Intense isolectin-B4 binding in rat dorsal root ganglion neurons distinguishes C-fiber nociceptors with broad action potentials and high Nav1.9 expression.

Binding to isolectin-B4 (IB4) and expression of tyrosine kinase A (trkA) (the high-affinity NGF receptor) have been used to define two different subgroups of nociceptive small dorsal root ganglion (DRG) neurons. We previously showed that only nociceptors have high trkA levels. However, information about sensory and electrophysiological properties in vivo of single identified IB4-binding neurons, and about their trkA expression levels, is lacking. IB4-positive (IB4+) and small dark neurons had similar size distributions. We examined IB4-binding levels in >120 dye-injected DRG neurons with sensory and electrophysiological properties recorded in vivo. Relative immunointensities for trkA and two TTX-resistant sodium channels (Nav1.8 and Nav1.9) were also measured in these neurons. IB4+ neurons were classified as strongly or weakly IB4+. All strongly IB4+ neurons were C-nociceptor type (C-fiber nociceptive or unresponsive).
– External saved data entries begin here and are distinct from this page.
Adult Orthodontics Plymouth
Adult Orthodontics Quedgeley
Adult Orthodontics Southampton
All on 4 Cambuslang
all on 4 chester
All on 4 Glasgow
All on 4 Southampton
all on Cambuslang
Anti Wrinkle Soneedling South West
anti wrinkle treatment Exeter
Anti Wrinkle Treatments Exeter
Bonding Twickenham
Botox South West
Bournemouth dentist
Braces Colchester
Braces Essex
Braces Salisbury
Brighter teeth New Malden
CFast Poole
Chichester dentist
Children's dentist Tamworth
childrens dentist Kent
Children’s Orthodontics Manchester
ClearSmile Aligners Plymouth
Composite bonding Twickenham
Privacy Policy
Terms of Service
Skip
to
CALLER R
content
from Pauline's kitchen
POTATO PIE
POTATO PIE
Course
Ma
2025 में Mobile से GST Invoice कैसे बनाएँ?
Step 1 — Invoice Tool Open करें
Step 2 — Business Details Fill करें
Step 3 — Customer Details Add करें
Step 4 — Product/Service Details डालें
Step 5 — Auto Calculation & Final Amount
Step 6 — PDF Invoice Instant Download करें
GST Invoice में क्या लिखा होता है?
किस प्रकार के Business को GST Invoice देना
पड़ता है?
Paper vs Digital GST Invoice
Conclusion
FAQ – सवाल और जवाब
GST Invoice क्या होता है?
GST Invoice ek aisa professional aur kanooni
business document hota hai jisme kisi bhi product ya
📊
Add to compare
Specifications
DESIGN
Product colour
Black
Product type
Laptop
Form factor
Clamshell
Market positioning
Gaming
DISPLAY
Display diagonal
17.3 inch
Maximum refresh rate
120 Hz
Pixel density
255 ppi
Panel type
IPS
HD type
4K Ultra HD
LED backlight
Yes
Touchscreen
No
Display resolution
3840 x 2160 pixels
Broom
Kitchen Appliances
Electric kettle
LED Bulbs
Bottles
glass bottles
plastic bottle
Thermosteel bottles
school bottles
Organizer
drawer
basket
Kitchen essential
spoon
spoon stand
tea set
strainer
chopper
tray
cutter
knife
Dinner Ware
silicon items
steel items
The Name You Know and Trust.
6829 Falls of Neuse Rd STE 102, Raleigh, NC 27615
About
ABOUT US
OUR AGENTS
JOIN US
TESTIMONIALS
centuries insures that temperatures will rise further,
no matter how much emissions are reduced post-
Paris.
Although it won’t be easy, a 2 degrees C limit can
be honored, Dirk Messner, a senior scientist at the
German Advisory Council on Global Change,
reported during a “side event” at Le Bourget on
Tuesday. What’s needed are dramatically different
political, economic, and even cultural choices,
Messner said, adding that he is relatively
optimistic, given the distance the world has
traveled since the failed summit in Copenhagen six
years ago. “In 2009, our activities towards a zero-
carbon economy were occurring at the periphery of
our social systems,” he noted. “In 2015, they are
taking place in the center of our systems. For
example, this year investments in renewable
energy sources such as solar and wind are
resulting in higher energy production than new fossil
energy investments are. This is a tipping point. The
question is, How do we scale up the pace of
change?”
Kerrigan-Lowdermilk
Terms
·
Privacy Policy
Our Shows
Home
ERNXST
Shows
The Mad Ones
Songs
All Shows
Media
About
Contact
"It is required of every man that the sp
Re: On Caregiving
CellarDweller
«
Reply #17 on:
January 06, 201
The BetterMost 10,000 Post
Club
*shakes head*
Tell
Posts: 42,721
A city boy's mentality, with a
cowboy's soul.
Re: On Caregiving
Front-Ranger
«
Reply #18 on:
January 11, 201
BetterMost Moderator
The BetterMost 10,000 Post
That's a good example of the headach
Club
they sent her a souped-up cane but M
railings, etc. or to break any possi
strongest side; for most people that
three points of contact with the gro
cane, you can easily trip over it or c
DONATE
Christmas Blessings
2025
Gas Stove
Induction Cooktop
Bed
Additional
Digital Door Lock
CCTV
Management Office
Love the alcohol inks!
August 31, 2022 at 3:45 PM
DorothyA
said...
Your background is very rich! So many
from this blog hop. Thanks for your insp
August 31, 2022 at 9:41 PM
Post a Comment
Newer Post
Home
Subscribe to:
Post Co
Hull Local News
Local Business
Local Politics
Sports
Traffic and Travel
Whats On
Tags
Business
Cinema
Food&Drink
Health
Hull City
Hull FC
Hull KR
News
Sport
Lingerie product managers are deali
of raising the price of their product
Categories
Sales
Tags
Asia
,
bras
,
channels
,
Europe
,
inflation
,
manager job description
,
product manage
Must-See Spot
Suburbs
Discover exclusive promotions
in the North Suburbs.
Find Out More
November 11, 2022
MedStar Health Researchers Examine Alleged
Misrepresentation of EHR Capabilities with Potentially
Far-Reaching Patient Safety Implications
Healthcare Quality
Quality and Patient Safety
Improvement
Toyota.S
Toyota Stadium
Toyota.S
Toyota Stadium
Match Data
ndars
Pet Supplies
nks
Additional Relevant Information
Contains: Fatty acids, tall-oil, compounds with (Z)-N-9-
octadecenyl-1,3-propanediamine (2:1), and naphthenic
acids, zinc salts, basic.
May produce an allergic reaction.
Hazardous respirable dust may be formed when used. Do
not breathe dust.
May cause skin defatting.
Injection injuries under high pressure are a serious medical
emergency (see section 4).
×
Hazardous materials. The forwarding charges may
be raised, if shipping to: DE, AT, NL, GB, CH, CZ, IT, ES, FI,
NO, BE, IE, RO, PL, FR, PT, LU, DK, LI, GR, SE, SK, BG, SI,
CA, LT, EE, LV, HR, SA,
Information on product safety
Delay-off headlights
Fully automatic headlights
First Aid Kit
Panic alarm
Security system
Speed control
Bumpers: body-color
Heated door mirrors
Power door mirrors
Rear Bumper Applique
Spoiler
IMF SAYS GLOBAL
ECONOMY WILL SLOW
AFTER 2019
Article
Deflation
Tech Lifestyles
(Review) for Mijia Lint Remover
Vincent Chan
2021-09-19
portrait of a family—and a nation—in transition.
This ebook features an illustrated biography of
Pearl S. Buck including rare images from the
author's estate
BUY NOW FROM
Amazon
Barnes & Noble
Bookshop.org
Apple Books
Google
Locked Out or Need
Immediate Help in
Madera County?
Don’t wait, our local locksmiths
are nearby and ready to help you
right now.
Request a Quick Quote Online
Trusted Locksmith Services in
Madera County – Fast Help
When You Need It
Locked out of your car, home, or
Of 32 C-nociceptor-type neurons examined, approximately 50% were strongly IB4+, approximately 20% were weakly IB4+ and approximately 30% were IB4-. Adelta low-threshold mechanoreceptive (LTM) neurons were weakly IB4+ or IB4-. All 33 A-fiber nociceptors and all 44 Aalpha/beta-LTM neurons examined were IB4-. IB4+ compared with IB4- C-nociceptor-type neurons had longer somatic action potential durations and rise times, slower conduction velocities, more negative membrane potentials, and greater immunointensities for Nav1.9 but not Nav1.8. Immunointensities of IB4 binding in C-neurons were positively correlated with those of Nav1.9 but not Nav1.8. Of 23 C-neurons tested for both trkA and IB4, approximately 35% were trkA+/IB4+ but with negatively correlated immunointensities; 26% were IB4+/trkA-, and 35% were IB4-/trkA+. We conclude that strongly IB4+ DRG neurons are exclusively C-nociceptor type and that high Nav1.9 expression may contribute to their distinct membrane properties.